All this planning, all this hassle, just to go to jail.




But it is an interesting place and very integral to the history of Ireland.  It has a very sordid past since it was built in 1796: public hangings, executions, men, women and children all incarcerated together, and children as young as three years old imprisoned for petty theft.

Our guide was a very knowledgeable person who must have been an actor in a prior life.  From dramatic pauses to facial expressions and gestures, he really brought it out.  He was a bit hard to understand because of his thick Irish accent and the acoustics of some of the rooms we were in, but it was a well-done tour.  Definitely worth the confused bus ride to get here.



We took another bus to the St. Patricks Cathedral, first erected in 1191, although little remains of the earliest work.  Time and modifications have dramatically changed the building from the original.

We took the paid self-tour of this cathedral although it was less enjoyable than the cathedrals we toured in the Netherlands.  It was quite crowded and access was only on the main floor.  In the Netherlands, we were able to climb to the top of the spires.

One thing we did see while we were there, a high school performance choir came in and sang for a while.  It was a language that I didn’t understand so it sounded more like a chant.  But it illustrated the amazing acoustics of the place.  You could hear the choir well, no matter where you were in that big space.


We stopped briefly at the Dublin Castle and then on to the Chester Beatty Library, managing to get in just as it started to rain.  We’re 3 for 3 on the rainy days.

The Chester Beatty Library was established in Ireland in 1953 to contain the collections of Sir Alfred Chester Beatty, who made his fortune in the mining industry and had a thing for collecting Western, Islamic and East & South East Asian artifacts.  Among those collections is some of the oldest known papyri manuscripts of Old and New Testament books.  All four gospels and the book of Acts, as well as several Pauline letters are represented here, as well as some pages from Revelation, dating back to as early as the second century.

I had to sit down for a while because my Ménière's disease was acting up, but Deb spent some time browsing this amazing collection and I was able to see some of it after a while.  It certainly was more significant to us than the Book of Kells, and a lot less crowded.  It was profoundly meaningful to see these significant pieces in person.  We serve the same God and use the same scripture, nearly 2000 years later.

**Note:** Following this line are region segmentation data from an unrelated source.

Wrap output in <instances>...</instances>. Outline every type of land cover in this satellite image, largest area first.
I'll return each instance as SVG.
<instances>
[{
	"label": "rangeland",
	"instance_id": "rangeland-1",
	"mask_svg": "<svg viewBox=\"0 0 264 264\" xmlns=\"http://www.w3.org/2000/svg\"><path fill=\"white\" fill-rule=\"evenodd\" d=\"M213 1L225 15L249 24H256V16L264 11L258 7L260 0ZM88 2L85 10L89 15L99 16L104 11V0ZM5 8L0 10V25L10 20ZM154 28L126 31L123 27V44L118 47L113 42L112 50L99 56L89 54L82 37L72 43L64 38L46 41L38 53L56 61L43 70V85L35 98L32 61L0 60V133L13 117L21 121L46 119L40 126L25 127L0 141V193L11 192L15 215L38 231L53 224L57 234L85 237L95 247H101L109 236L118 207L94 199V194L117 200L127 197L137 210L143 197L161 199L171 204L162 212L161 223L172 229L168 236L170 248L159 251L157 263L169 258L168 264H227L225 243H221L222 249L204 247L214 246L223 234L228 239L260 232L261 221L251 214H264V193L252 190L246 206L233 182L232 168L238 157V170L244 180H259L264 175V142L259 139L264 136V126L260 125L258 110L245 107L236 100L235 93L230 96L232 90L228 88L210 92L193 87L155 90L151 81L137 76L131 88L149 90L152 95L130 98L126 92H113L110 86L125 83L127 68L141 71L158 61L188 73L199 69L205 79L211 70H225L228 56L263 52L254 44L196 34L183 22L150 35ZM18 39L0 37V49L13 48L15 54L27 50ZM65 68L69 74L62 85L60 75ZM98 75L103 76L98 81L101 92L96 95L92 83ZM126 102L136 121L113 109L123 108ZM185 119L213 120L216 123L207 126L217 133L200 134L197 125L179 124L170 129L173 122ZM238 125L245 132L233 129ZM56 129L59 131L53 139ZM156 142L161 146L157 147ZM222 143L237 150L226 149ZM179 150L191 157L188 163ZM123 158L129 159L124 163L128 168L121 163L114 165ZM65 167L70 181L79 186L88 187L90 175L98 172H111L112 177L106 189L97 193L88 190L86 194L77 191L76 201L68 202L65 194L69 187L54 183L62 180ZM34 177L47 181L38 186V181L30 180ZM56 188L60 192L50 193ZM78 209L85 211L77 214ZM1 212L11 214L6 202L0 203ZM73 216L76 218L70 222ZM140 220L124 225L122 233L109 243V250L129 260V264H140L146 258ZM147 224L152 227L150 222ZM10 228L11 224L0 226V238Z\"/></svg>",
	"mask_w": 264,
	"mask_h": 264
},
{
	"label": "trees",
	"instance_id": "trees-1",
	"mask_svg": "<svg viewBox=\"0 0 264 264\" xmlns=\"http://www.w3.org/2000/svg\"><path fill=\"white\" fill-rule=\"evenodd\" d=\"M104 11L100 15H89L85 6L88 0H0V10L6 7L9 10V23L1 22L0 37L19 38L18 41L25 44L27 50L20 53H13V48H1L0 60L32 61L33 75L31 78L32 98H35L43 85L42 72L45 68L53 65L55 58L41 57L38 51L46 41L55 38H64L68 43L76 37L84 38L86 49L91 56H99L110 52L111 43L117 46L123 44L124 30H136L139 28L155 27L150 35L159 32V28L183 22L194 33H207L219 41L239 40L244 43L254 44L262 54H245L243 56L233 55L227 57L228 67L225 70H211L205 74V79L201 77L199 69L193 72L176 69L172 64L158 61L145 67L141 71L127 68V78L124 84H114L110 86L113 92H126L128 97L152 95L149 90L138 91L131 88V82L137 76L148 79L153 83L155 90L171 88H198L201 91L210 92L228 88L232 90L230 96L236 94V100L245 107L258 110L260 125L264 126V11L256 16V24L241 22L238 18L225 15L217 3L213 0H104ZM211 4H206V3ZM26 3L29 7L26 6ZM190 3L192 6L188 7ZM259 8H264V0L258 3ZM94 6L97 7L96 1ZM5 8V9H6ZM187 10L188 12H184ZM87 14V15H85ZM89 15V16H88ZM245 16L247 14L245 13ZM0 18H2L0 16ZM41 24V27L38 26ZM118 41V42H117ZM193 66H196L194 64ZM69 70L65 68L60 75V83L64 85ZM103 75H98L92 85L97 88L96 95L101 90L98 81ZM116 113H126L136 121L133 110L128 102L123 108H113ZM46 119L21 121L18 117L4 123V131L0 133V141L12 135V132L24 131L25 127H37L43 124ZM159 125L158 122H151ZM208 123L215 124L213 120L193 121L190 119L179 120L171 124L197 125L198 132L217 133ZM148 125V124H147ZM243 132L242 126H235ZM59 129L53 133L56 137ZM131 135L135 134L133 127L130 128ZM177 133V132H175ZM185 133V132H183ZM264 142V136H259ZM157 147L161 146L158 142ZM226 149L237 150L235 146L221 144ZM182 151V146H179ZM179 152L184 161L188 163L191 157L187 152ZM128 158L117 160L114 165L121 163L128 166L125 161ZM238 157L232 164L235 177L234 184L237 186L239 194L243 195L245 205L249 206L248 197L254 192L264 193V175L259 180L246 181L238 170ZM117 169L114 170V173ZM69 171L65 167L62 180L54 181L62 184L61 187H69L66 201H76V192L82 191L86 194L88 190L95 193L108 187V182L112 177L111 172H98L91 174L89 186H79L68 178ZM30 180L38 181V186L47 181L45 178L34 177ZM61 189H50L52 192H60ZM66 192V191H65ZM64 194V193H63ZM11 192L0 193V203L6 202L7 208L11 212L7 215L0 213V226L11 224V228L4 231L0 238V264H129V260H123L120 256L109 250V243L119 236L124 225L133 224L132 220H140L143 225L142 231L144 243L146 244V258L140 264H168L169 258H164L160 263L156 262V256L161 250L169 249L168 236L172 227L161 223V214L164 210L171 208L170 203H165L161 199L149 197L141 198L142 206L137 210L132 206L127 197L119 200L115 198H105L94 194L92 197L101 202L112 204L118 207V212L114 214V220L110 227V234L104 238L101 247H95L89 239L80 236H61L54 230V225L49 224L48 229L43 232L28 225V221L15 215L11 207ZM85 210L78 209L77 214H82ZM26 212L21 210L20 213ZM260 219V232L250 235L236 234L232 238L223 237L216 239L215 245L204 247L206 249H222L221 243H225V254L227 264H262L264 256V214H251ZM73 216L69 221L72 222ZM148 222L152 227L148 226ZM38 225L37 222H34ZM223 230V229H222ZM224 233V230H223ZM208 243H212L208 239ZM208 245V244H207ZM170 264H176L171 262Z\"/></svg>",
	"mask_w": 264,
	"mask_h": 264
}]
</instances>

We had dinner at the Bleeding Horse, a pub near the Kilronan House, arriving early because we had tickets to Riverdance a little later on.  Shortly after we arrived, the place was packed and a band set up to play just as we were leaving.  It was getting rather noisy, with several people standing near our table, pint in hand, talking over the noise.  Must be a popular hangout with both the locals and the tourists.

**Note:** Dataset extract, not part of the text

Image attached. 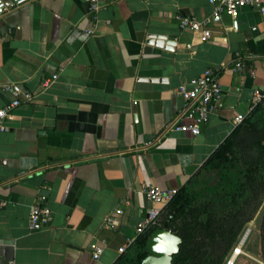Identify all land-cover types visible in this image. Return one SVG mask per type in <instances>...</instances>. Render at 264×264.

My burger was pretty good but Deb's chicken tenders were anything but tender.  First impression of pub food: Meh.

After dinner we walked to the Gaiety Theater for a production of Riverdance, a show of traditional Irish music and dance.  These guys travel all over the place, including the US, but Ireland is their home, and we were able to see them locally, in a rather small venue that allowed us to be close enough to the stage to see good detail.

Quite an amazing show, lots of talent there.


We walked the streets near the Gaiety Theater for a bit afterwards.  The night life was in full swing, with crowds from several pubs spilling out in to the streets, a cacophony of noise that could rival downtown Nashville.


Now we’re back at the Kilronan House.  Tomorrow it’s a four-hour bus trip to the other side of the county where we’ll have an entirely different feel than downtown Dublin.